─── Passage provided

The ‘Danger Zone’ may include impaired thinking patterns, toxic emotions, slippery behaviours, and triggers that an addict needs to stay away from. These are the behaviours that can quickly lead to relapse.
The Outer Circle, or ‘Recovery Zone’ includes all the affirming, healthy, nurturing types of behaviour such as going to meetings, seeing a therapist, spiritual practices, healthy family time, participating in sports or exercise.
Can healthy sex sometimes be a trigger for relapse? How do you help clients manage that?
Yes, healthy sex can certainly trigger the addictive neuro-pathways and could lead to cravings for the other types of sexual behaviours. The way we treat that is really the way that we treat all of the addictions. When the addict finds himself or herself triggered or craving the addictive substance or behaviour it is important that they talk about it, that they ask for help, and they get firmly and deeply entrenched in their recovery zone behaviours.
For some types of sex addiction, such as fantasy sex, the addiction in and of itself consists of compulsive thoughts. In treatment what type of cognitive work do you do to help change these thinking patterns?
One of the terms that we use is called ‘fantasy contamination.’ The sex addict may be sitting at work all day keeping himself in a heightened state of arousal by thinking about the prostitute that he is going to hire that night. Fantasising about this all day could very easily lead to acting out on it, so what we will do is try to contaminate that fantasy in a number of ways.
One method is what we call ‘playing the tape forward.’ We will get them to think about what happens after the fantasy, because that is usually when the shame kicks in. What will it feel like when you go home to your spouse and you are holding this secret, and what will it feel like when you show up to your next group and have to admit that you did this behaviour? We will try to bring all these realities into that fantasy to contaminate it.
What are some of the other specific methods you use to treat sex addiction and how do they differ from treating substance addictions?
One thing that would be different is that gender specific group work is important with sex addiction because there is a lot of shame that is attached. There is a lot of shame that is attached with all the addictions, but even more so with the sex addiction and we want to create a safe environment so that clients can feel free to share about what is really going on for them.
Another piece of sex addiction treatment for clients who are in relationships involves a full formal disclosure at some point during their treatment. It is part of the repair work to the relationship and this can be a long process.
Other than the shame that is attached to sex addiction do you find there are other barriers to seeking treatment? Perhaps some sex addicts do not know that they have a sex addiction?
I’m grateful for people who are putting sex addiction out there to the common discourse, because now not only are people are becoming more aware that their sexual behaviours might be addictive — but that they have a treatable disorder.
If you are wondering whether you need professional help, there is a free online tool that clinicians and even ordinary people can use called the SAST (Sex Addiction Screening Test), and it is available on the website www.sexhelp.com which is run by Patrick Carnes’ organisation. Carnes is the most prolific writer about sex addiction and he oversees all the sex addiction training in the United States.
All addiction is shrouded in shame and even more so sex addiction. People just do not want to face that truth about themselves. So in terms of being a therapist and having somebody come into the office that is struggling with some of their sexual behaviour, I want to be careful that I’m not bringing in my own judgements about healthy sex and I’m open to my client’s experience about their behaviour and how it is affecting them.

──────

▸ What is required
Condense the paragraph of the sex addiction interview above that begins "One method is what we call" into two sentences that keep its main facts.

─── Data section

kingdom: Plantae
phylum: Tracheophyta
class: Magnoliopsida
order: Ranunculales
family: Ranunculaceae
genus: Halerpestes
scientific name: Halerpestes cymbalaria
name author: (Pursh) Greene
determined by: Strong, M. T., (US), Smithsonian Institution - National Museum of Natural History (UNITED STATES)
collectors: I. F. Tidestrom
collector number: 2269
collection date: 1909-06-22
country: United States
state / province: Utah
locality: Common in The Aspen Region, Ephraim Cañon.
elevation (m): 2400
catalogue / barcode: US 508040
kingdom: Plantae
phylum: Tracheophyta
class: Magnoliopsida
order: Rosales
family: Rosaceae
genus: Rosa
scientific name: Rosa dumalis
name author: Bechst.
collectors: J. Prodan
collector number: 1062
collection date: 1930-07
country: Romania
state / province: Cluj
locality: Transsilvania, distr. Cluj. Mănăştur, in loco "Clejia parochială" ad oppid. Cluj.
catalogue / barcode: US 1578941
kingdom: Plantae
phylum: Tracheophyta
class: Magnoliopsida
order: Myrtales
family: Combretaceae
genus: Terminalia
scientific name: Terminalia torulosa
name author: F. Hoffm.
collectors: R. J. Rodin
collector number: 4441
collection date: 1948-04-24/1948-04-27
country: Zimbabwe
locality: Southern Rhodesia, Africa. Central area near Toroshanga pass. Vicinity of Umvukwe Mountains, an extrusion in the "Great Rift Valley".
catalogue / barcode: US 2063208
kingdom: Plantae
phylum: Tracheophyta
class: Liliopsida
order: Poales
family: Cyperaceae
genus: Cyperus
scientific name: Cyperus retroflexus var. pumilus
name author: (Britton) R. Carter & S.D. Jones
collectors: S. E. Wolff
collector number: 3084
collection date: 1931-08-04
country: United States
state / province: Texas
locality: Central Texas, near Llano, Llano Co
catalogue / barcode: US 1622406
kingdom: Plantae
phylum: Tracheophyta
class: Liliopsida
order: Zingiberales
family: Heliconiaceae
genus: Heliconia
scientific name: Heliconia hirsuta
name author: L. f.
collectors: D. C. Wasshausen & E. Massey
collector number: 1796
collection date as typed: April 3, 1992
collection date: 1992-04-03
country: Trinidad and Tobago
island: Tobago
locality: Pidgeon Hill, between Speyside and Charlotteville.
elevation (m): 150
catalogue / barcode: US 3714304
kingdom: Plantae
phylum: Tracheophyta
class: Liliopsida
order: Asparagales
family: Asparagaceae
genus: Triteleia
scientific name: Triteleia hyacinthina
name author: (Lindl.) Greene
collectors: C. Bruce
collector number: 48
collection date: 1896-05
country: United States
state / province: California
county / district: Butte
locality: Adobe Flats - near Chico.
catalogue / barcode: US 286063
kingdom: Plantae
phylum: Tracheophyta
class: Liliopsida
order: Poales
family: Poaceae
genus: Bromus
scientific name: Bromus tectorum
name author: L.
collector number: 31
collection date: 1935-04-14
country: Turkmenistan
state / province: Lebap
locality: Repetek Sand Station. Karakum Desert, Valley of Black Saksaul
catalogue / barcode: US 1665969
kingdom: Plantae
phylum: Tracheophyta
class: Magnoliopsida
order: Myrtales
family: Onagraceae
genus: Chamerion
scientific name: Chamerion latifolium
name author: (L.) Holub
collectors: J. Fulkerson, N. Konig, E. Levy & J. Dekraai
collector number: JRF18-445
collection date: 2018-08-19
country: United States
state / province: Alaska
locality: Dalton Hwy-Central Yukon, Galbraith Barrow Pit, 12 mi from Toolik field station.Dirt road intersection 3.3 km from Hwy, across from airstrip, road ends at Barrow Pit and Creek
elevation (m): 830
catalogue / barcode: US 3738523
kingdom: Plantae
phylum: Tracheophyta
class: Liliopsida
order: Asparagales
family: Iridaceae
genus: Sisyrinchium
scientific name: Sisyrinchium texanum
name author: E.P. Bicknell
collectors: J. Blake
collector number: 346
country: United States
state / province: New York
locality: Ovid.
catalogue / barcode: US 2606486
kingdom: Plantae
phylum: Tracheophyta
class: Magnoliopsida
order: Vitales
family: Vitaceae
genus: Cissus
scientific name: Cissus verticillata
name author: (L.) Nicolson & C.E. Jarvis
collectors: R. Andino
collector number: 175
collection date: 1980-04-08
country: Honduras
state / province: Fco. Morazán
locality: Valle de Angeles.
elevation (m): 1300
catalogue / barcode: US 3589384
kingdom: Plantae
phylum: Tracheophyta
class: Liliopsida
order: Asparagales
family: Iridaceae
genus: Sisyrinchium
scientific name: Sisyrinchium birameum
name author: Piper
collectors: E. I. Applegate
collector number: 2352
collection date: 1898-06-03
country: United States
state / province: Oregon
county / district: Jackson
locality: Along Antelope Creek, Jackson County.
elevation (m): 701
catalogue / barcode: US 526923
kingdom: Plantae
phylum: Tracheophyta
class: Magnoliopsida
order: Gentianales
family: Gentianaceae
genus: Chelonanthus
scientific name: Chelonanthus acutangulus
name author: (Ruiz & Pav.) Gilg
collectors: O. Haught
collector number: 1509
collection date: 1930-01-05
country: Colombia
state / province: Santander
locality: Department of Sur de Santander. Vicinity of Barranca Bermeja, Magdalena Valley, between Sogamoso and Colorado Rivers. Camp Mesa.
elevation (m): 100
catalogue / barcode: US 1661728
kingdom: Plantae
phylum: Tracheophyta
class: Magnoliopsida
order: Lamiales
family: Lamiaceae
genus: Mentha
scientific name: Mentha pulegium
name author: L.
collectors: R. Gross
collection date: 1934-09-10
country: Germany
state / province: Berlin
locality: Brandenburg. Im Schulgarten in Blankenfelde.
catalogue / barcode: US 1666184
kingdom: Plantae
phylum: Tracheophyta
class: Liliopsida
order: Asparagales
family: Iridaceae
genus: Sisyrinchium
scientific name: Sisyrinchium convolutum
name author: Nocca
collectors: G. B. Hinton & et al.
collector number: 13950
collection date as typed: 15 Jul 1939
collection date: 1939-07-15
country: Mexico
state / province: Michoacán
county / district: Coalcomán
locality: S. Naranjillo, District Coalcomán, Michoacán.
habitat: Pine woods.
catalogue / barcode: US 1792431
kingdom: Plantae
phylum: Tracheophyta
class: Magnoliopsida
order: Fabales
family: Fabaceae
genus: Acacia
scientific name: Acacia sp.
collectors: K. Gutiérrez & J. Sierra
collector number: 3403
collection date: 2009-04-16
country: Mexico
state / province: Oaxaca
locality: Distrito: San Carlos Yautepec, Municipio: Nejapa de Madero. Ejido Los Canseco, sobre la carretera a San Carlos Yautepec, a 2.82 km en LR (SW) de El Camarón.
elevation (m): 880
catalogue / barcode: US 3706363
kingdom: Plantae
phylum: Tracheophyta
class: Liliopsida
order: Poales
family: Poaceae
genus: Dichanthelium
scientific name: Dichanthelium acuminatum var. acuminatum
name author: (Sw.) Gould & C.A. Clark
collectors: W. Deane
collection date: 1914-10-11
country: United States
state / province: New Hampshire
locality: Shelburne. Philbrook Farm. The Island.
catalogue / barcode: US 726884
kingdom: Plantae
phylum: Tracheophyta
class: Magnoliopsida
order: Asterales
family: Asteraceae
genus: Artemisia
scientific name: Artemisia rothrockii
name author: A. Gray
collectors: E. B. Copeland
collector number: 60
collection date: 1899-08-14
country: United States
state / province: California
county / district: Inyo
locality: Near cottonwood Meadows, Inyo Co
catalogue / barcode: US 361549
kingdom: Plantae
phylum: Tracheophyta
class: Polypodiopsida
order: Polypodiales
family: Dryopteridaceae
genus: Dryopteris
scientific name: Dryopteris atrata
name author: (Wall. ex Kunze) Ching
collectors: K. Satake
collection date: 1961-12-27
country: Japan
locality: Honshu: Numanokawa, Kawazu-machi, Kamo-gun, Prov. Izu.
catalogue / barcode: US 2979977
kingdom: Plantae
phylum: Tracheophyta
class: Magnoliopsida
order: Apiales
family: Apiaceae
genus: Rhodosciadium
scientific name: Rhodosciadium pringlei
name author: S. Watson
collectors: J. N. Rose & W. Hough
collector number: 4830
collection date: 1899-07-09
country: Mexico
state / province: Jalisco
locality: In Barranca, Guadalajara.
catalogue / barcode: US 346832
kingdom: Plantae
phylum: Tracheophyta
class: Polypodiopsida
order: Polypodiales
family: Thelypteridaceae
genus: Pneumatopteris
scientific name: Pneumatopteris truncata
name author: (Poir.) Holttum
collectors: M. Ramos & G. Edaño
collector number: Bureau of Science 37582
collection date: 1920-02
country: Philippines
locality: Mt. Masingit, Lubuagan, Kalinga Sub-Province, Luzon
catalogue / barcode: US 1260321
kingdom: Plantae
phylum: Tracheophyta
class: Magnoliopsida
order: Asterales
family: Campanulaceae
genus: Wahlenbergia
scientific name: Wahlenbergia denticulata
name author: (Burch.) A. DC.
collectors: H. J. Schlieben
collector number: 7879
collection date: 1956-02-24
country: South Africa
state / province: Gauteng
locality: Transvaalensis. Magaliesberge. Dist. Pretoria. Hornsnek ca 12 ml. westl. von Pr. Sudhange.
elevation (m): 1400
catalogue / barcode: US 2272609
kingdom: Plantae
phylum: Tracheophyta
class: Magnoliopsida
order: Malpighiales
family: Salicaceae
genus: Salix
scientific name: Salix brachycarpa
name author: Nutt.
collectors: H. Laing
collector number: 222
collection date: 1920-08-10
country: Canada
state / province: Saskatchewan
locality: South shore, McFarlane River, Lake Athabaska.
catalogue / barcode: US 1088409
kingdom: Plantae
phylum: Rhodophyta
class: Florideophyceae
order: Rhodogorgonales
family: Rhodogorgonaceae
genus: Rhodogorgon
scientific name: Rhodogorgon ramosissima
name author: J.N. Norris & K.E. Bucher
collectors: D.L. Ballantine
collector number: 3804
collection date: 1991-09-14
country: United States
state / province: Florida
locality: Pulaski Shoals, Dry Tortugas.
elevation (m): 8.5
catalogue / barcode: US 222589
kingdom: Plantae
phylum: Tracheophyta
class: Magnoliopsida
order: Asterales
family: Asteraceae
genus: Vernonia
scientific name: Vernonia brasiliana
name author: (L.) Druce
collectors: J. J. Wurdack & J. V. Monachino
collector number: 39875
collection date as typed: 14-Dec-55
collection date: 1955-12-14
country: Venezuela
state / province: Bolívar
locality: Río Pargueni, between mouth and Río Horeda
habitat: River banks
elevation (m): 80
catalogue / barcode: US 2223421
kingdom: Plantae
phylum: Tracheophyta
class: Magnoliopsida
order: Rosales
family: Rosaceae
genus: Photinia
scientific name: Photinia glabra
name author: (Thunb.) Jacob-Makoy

──────

▸ Response to the task
In the "playing the tape forward" method, clients are asked to think about what happens after the fantasy, which is usually when shame sets in: holding the secret when they go home to their spouse and admitting the behavior at their next group. Bringing these realities into the fantasy is meant to contaminate it.